There is a greater push, demand, and expectation that individuals' and organizations' actions must be true to their values and their communications. Organizations must do their homework, know facts, and know how communications, associations, and actions affect their reputations. Because if they don't, someone else will bring forced transparency to the organization.

Online environments, rapid fire and viral communications, will make it harder to keep brand images, if organizations are not true in their actions. Everyone throughout organizations, including customer services, operations, sales, marketing, public relations, decision-makers, and research and development, must understand and portray the same image that is marketed and is perceived.  Flip that thought on its head: what is marketed must portray the values and operations of the organization. 

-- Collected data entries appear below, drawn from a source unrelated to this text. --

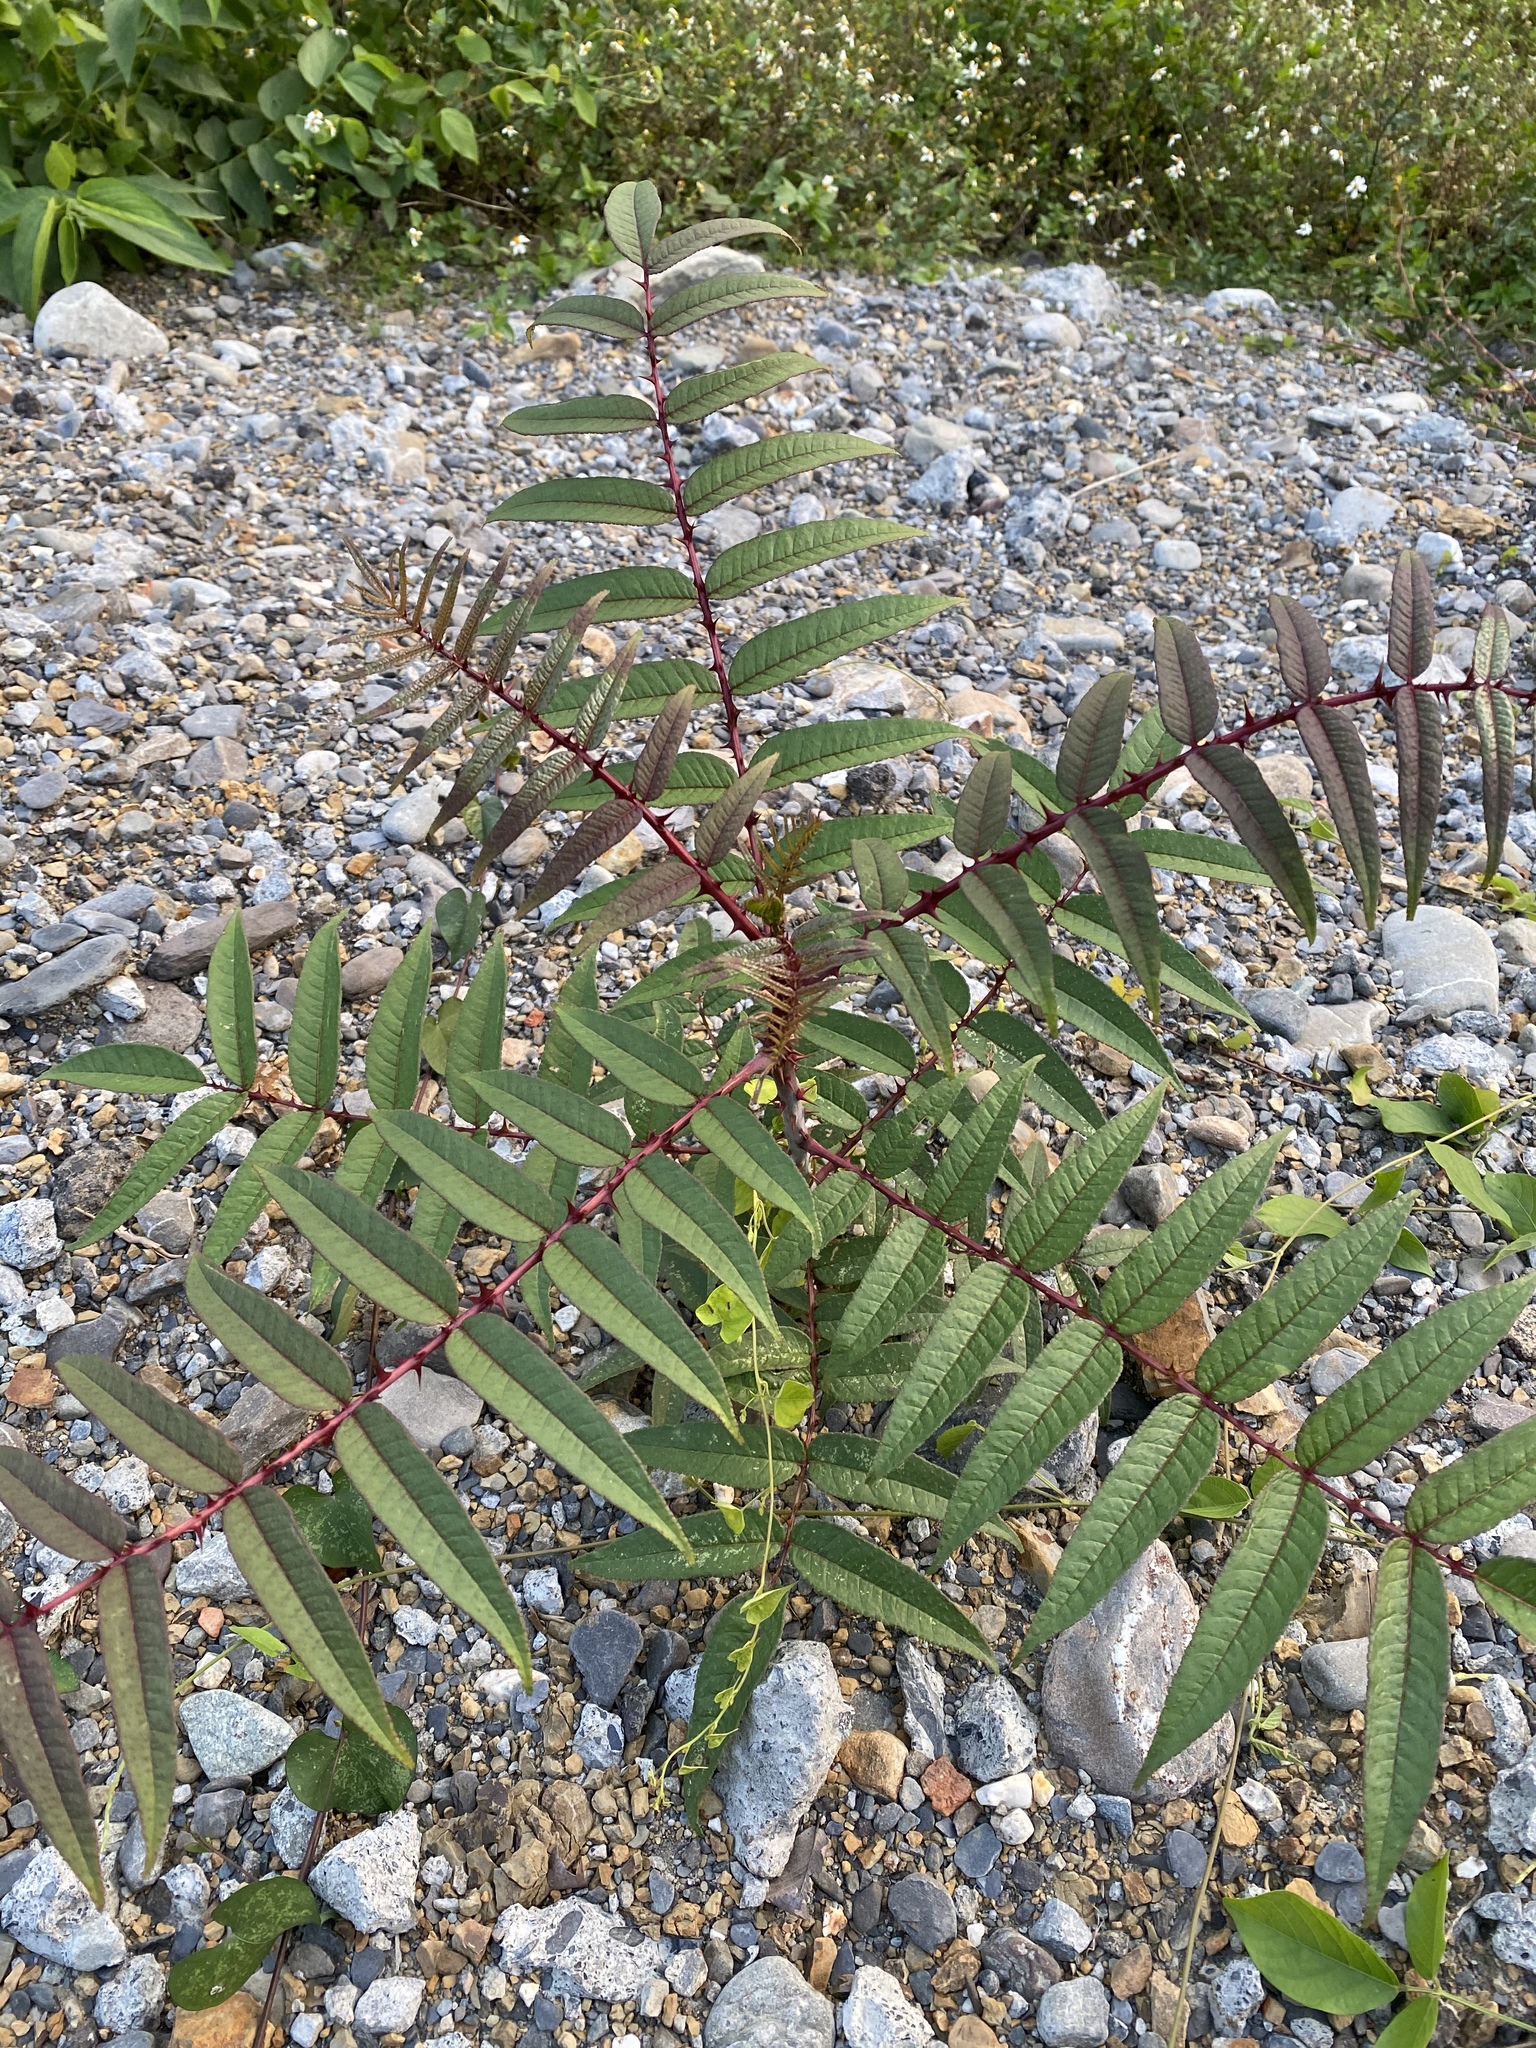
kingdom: Plantae
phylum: Tracheophyta
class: Magnoliopsida
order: Sapindales
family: Rutaceae
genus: Zanthoxylum
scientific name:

Organizations, large and small, must understand how loyalty can be lost when their own actions do not portray their marketed images or do not serve customers’ needs.

All organizations—non-for-profit, advocacy, educational, corporate, and entrepreneurs—have to be really good at what they do. They have to serve their organizations’ purposes and customers’ and communities’ changing needs.

Additionally, organizations must be able to:

  • know they have no control of what other people say and understand the power—negative and positive—of others.
  • match actions and operations with image, mottos, slogans, advertisements, and social media efforts.
  • know facts about their own organizations, competitive organizations, and respective industries.
  • accept that conflicts will happen, but demonstrate understanding and adjust, if necessary, but staying true to the values of the organization.
  • admit mistakes.
  • be responsive.
  • adjust and realign processes and operations for needed changes.
  • communicate processes and operations that change based on demands.

As customers, potential customers, and competitors observe behaviors and experience services that are contrary to the organizations’ images, through online communications—with viral potential—they share their experiences and observations. This means that organizations can no longer hide their weaknesses. Transparency, or lack of, is no longer up to organizations to decide.

Transparency and authenticity should not only be discussed in online environments, but also considered in the way organizations conduct business. There is no hiding.